§ **TEXT SECTION**:

>> Begin

Now secure in his control of Munster, Brian began to impose his authority on the neighbouring provinces of Connacht and Leinster. Brian’s ambitions inevitably brought him into conflict with Dublin’s overlord, Máel Sechnaill. Almost every year, Brian campaigned in either Leinster, Meath or Connacht. Limerick and other Viking towns provided Brian with fleets, which he sent up the River Shannon to ravage the lands of Connacht and Meath on either side. When Donchad mac Domnaill, the king of Leinster, submitted to Brian in 996 Máel Sechnaill recognised him as overlord of all of the southern half of Ireland, including Dublin. Brian almost immediately faced a rebellion by Donchad’s successor in Leinster, Máel Morda, and the king of Dublin, Sihtric Silkbeard (r. 989 – 1036). Sihtric was another son of Olaf Cuarán, by his second wife Gormflaith, who was Máel Morda’s sister. Brian’s crushing victory over the allies at the battle of Glen Mama in 999 left him unchallenged in the south. Brian dealt generously with Sihtric, allowing him to remain king, and marrying Gormflaith, so making him his son-in-law. There was a brief peace before Brian, his sights now set on the high kingship itself, went back onto the offensive against Máel Sechnaill. Sihtric played a full part in these campaigns, providing troops and warships. Finally defeated in 1002, Máel Sechnaill resigned his title in favour of Brian and accepted him as his overlord: it was the first time that anyone other than an Uí Néill had been high king. Two more years of campaigning and every kingdom in Ireland had become tributary to Brian, hence his nickname bóraime, ‘of the tributes’.

>> End

§ **TASK 1**:
Translate this sentence from the passage on Brian's rise to the high kingship into French: "Sihtric played a full part in these campaigns, providing troops and warships."
§ **TASK 2**:
Proceed with the account of Brian's rise to the high kingship, picking up after its last sentence.

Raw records
>> Begin

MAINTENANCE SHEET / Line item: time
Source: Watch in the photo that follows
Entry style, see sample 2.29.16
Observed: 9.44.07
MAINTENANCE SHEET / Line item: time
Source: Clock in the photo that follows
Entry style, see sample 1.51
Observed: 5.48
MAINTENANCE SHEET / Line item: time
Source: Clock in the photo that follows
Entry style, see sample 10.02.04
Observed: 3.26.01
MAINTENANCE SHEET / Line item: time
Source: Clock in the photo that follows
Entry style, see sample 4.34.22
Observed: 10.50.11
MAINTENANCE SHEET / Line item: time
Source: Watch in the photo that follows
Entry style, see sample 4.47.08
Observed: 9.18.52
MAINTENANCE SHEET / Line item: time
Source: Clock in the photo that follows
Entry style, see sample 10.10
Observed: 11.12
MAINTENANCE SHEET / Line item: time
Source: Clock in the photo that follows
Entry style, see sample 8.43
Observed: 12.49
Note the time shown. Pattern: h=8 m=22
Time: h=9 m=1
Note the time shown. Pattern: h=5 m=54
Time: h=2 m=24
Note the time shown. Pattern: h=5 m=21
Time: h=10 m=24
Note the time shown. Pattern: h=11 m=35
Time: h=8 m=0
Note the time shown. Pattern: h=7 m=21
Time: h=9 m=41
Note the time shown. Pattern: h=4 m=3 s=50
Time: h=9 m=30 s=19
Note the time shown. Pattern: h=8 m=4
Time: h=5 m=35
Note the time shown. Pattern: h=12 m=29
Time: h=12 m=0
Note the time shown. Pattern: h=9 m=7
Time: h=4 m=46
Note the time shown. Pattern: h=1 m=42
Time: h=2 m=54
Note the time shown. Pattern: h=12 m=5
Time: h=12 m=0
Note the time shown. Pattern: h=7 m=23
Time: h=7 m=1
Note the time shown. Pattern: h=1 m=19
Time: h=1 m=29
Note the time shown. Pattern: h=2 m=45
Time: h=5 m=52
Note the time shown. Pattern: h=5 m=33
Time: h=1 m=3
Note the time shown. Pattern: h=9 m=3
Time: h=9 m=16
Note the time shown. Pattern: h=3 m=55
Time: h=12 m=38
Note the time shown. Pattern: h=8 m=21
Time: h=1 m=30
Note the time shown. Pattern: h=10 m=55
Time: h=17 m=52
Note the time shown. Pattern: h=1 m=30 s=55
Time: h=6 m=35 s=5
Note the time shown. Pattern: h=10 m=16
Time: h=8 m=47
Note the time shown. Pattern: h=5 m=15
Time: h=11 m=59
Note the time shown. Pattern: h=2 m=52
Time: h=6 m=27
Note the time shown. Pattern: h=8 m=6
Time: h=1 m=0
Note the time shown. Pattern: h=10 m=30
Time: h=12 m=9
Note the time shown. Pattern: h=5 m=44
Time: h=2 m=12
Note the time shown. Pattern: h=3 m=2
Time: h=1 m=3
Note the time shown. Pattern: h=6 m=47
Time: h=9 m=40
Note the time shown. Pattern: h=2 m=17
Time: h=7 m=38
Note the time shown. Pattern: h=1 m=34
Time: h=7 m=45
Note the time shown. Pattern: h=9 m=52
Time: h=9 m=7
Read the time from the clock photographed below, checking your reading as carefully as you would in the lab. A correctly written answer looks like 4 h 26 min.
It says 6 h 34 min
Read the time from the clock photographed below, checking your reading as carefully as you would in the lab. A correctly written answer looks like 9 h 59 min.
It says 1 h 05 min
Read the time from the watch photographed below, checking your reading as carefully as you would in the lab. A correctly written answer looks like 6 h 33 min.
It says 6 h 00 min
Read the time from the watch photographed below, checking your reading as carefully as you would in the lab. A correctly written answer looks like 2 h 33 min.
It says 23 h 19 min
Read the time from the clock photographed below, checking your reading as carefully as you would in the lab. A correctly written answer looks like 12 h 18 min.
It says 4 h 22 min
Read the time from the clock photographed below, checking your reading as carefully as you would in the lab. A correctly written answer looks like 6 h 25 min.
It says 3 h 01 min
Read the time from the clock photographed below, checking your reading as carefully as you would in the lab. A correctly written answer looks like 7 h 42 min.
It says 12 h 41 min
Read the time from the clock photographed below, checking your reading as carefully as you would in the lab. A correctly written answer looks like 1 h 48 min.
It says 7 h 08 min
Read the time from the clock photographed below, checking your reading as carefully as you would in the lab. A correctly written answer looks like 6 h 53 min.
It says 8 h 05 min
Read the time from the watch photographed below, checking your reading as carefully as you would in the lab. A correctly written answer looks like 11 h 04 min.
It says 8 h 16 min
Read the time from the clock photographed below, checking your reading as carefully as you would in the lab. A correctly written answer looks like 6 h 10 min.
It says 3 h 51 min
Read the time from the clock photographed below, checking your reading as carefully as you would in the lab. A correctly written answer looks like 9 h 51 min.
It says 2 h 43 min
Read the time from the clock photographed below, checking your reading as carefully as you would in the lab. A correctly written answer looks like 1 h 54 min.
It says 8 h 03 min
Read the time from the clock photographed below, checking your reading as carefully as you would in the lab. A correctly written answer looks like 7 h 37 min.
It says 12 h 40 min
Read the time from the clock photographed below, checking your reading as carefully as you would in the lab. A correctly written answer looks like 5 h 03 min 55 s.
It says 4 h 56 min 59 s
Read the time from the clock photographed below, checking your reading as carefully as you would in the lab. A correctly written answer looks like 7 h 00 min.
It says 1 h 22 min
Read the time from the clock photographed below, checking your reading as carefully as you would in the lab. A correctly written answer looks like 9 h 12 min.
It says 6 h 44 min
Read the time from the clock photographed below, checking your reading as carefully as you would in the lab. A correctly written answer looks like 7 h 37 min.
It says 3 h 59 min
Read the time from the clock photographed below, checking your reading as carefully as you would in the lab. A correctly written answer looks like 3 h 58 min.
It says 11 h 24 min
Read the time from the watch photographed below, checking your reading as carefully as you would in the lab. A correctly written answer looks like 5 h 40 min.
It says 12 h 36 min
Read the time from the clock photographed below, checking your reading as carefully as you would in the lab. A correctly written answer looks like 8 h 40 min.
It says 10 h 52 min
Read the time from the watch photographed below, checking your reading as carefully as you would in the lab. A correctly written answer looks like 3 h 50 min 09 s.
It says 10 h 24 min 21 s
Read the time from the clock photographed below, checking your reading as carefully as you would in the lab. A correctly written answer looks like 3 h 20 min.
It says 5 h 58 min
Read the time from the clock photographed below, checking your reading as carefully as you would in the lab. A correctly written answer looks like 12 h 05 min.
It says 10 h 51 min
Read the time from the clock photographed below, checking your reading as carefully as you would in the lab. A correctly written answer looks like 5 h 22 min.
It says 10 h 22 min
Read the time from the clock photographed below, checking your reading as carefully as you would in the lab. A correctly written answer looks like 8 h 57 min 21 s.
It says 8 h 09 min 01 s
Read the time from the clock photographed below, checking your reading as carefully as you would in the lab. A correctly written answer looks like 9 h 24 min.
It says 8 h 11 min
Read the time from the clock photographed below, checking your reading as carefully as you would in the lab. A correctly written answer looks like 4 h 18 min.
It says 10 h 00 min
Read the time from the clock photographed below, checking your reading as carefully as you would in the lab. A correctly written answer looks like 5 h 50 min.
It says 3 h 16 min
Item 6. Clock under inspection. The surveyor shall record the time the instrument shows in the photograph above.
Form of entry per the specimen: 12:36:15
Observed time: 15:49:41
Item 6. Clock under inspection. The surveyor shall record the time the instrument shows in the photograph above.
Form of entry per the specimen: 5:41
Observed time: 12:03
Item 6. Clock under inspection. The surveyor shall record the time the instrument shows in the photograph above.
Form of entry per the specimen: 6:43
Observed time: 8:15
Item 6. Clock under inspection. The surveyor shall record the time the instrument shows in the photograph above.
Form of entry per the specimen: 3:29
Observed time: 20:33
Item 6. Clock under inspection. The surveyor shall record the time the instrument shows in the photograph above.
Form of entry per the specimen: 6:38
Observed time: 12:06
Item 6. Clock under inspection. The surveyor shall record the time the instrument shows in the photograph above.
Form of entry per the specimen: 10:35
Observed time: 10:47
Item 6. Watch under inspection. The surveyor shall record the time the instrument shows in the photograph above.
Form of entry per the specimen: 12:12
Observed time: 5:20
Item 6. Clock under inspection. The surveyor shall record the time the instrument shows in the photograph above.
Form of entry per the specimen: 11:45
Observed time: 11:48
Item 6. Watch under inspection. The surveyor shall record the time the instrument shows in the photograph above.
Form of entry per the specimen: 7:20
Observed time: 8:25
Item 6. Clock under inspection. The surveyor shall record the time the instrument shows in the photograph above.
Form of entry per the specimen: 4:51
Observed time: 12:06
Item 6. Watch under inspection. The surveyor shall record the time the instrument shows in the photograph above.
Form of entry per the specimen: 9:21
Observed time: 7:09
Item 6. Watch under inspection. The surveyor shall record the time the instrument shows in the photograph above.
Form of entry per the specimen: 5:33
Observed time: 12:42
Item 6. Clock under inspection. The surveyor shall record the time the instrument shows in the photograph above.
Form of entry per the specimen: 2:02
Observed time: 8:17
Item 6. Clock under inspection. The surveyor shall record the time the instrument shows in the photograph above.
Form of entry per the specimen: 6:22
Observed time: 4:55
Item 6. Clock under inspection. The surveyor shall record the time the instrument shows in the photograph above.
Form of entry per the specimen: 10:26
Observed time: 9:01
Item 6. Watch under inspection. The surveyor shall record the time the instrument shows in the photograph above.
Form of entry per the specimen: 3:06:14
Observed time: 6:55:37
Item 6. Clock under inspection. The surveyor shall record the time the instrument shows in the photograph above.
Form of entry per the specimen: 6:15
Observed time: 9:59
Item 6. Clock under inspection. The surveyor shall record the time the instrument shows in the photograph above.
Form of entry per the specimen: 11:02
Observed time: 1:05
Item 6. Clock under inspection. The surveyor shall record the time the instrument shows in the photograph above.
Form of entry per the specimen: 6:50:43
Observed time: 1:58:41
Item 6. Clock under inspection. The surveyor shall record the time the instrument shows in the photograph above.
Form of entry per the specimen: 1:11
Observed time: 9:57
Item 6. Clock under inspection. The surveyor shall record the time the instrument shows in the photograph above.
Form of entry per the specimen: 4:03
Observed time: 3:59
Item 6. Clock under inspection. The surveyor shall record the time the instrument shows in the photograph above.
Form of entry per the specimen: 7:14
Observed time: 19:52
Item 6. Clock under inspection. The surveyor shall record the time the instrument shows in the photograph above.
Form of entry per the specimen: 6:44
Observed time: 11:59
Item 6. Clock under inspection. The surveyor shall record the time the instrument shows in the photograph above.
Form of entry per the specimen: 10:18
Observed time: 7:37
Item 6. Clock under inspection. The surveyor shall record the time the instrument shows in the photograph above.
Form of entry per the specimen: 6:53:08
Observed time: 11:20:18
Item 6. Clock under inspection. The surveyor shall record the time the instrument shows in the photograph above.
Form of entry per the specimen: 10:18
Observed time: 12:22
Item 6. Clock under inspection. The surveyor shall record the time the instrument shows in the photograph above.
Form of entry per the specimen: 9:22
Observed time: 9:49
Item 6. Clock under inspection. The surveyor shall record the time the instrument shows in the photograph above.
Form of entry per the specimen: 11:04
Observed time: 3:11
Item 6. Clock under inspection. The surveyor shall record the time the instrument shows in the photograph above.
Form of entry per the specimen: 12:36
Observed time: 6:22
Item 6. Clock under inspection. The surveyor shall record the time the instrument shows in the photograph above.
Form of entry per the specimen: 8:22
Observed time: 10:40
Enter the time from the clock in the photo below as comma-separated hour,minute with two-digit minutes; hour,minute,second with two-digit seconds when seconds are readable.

>> End

§ **TASK RESPONSE 1**:
Sihtric prit pleinement part à ces campagnes, en fournissant des troupes et des navires de guerre.

§ **TASK RESPONSE 2**:
The Battle of Clontarf

Brian’s achievement was a considerable one but he did not in any meaningful sense unite Ireland: outside his own kingdom of Dál Cais, Brian exercised authority indirectly, through his tributary kings, and he created no national institutions of government. Nor was the obedience of Brian’s tributaries assured: he faced, and put down, several rebellions. The most serious of these rebellions began in 1013 when Máel Mórda of Leinster renewed his alliance with Sihtric Silkbeard, who, despite Brian’s conciliatory approach, still hoped to recover Dublin’s independence. To strengthen Dublin’s forces, Sihtric called in an army of Vikings under Sigurd the Stout, the jarl of Orkney, and Brodir, a Dane from the Isle of Man, which arrived at Dublin just before Easter 1014. Brian quickly raised an army that included several of his tributary kings, including Maél Sechnaill, and a contingent of Vikings under Brodir’s brother Óspak. The two armies met in battle at Clontarf, a few miles north of Dublin on Good Friday (23 April) 1014. Neither Brian nor Sihtric fought in the battle. Sihtric watched the battle from the walls of Dublin, where he had remained with a small garrison to defend the city if the battle was lost. Now in his seventies or eighties, Brian was too frail to take any part in the fighting and spent the battle in his tent. The exact size of the rival armies is unknown but Brian’s was probably the larger of the two.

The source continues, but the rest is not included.